As in all of Coontz’s work, ideology is never far beneath the surface in this one. Good leftist that she is, she is critical of the 1950s marriage writer Paul Popenoe for his eugenic beliefs but never manages to tell her readers that Margaret Sanger, a feminist heroine, held similar views. She attacks conservatives such as Stanley Kurtz for defending marriage in general while denouncing gay marriage in particular without bothering to note that some of the strongest arguments in favor of gay marriage were made by conservatives such as Jonathan Rauch and Andrew Sullivan. For all her newfound moderation, Coontz cannot let go of the idea that her side is all virtue and that of her opponents all vice.

And although Coontz has changed her mind about marriage, she has not altered her views about divorce. In Coontz’s world, the best marriages are those in which husbands and wives refrain from hurting each other more than they actively help each other. Coontz is as worried today as when she wrote her earlier books that strong commitments in marriage will be harmful to women. Yes, marriage can be “remarkably beneficial,” she writes, but then, reverting to form, she adds that “many of those benefits would disappear if we tried to reimpose the societal norm of lifelong marriage for everyone.” Divorce is here to stay, and we had better get used to it.

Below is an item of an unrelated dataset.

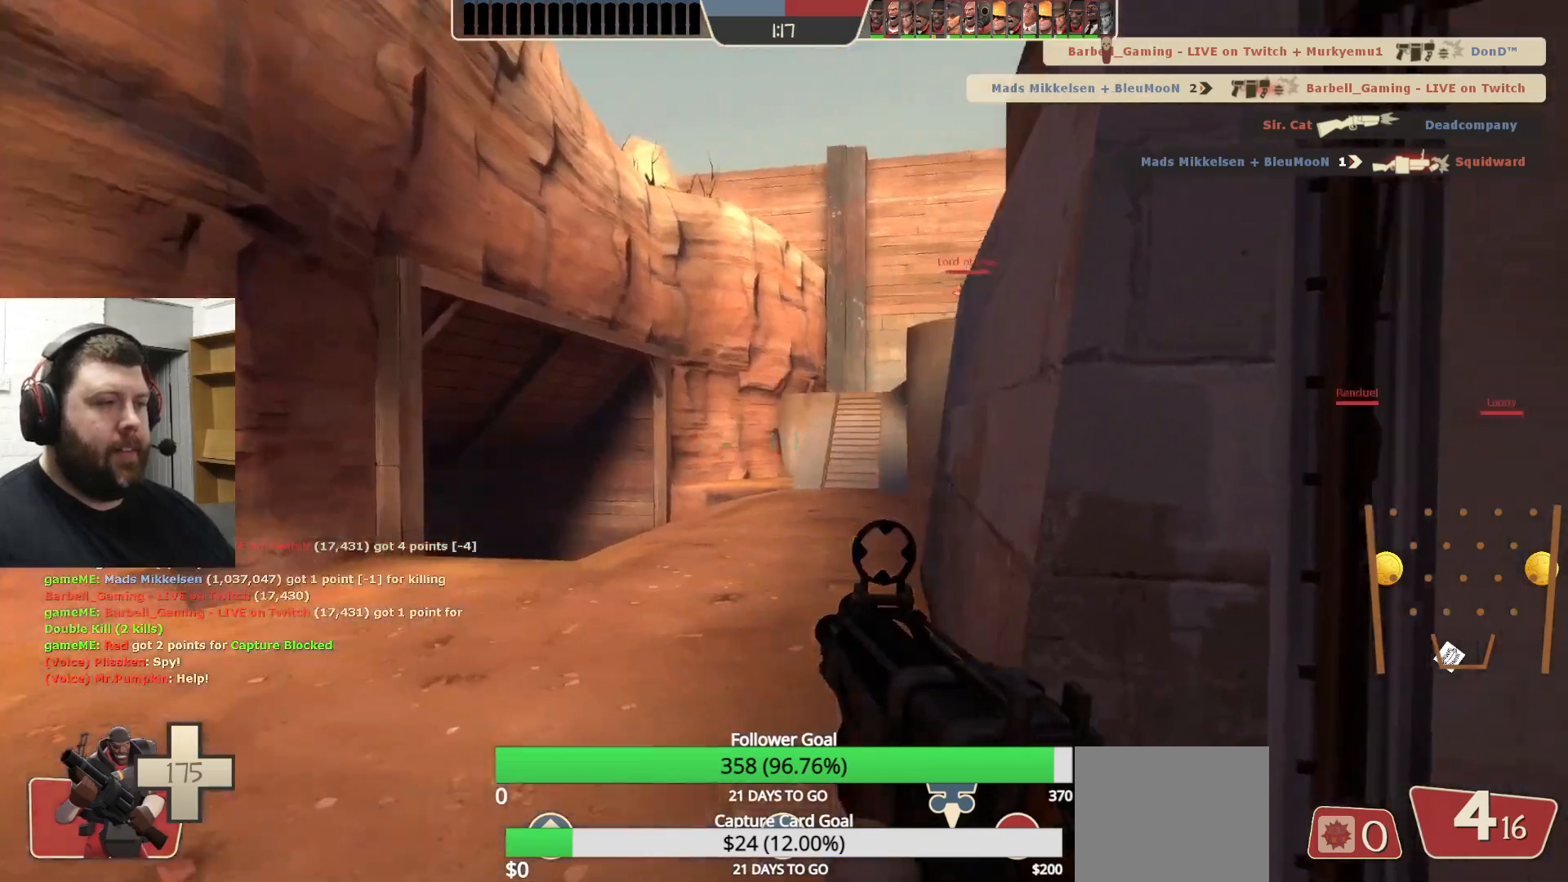
{"buttons": [], "left_stick": "up-left", "right_stick": "center", "events": [[133, "right_stick", "center"]]}
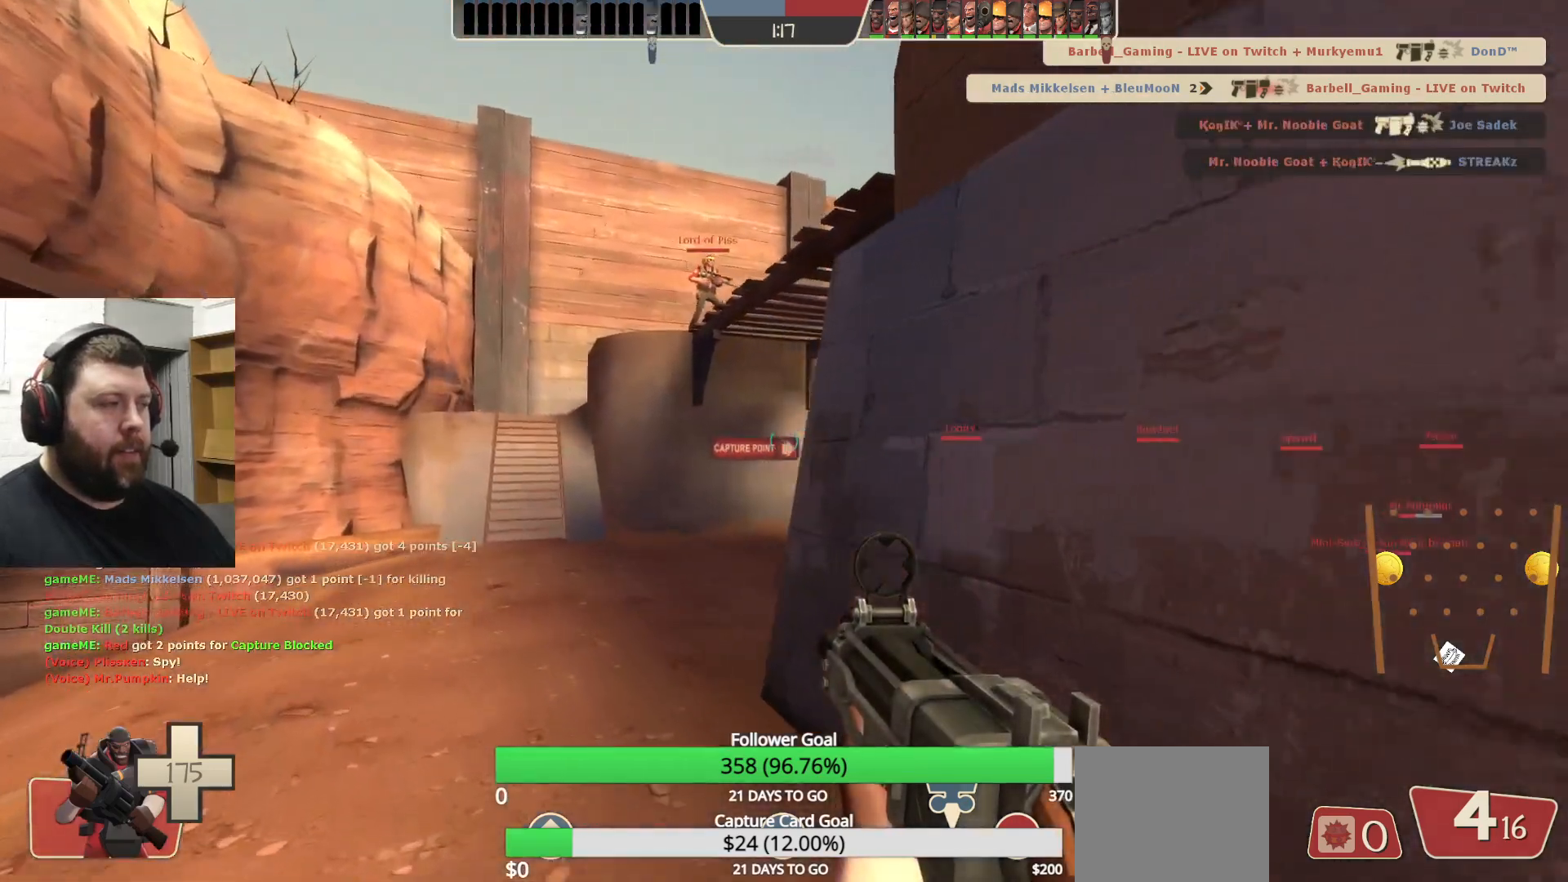
{"buttons": [], "left_stick": "up-left", "right_stick": "center", "events": [[217, "right_stick", "right"], [383, "right_stick", "center"]]}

Yet everything depends, not on whether a norm is reimposed, but on who reimposes it. If some authoritarian force such as the Christian right were to step in and, in the name of reaffirming traditional gender rules, make divorce difficult, if not impossible, to obtain, I would join with Coontz in protest. But there exists another, far more likely, possibility. If marriage under modern conditions is rooted in personal choice, aren’t those who choose it under some kind of obligation to hold themselves to its lifelong durability, at least to their best of their ability? I kept waiting for Coontz, who places so much emphasis on individual choice, to remind individuals that choice brings responsibility in its wake. But this she never does, and for a reason. If what she learned from history has changed, her approach to history has not, and that approach will not allow her to assign autonomy to real individuals.

“The erosion of the male breadwinner family,” Coontz writes at one point, “is a classic example of what some historians call an overdetermined event.” Actually, all of Coontz’s history is “overdetermined,” a term borrowed from Marxism, which technically means that an event has many causes, but is invariably used to suggest that history will be following out its theoretically ordained course even if it does not appear to be doing so at any particular moment. Marriage, divorce, children—these are things that happen to us. Even when we think we are choosing, history has chosen for us. Just as the Industrial Revolution transformed our work life, the introduction of personal choice into marriage has transformed our intimate life.

Coontz has the description right; Americans face a situation in which the ideal marriages they want are threatened by the individual freedom they crave. But she has the prescription wrong; still committed to battling her enemies, she has little or nothing to offer those Americans who view marriage as the most important social institution in their lives. We need to learn how to give to others while reserving room for ourselves. Treating history as a clash of forces before which ordinary people are powerless does not help us get there.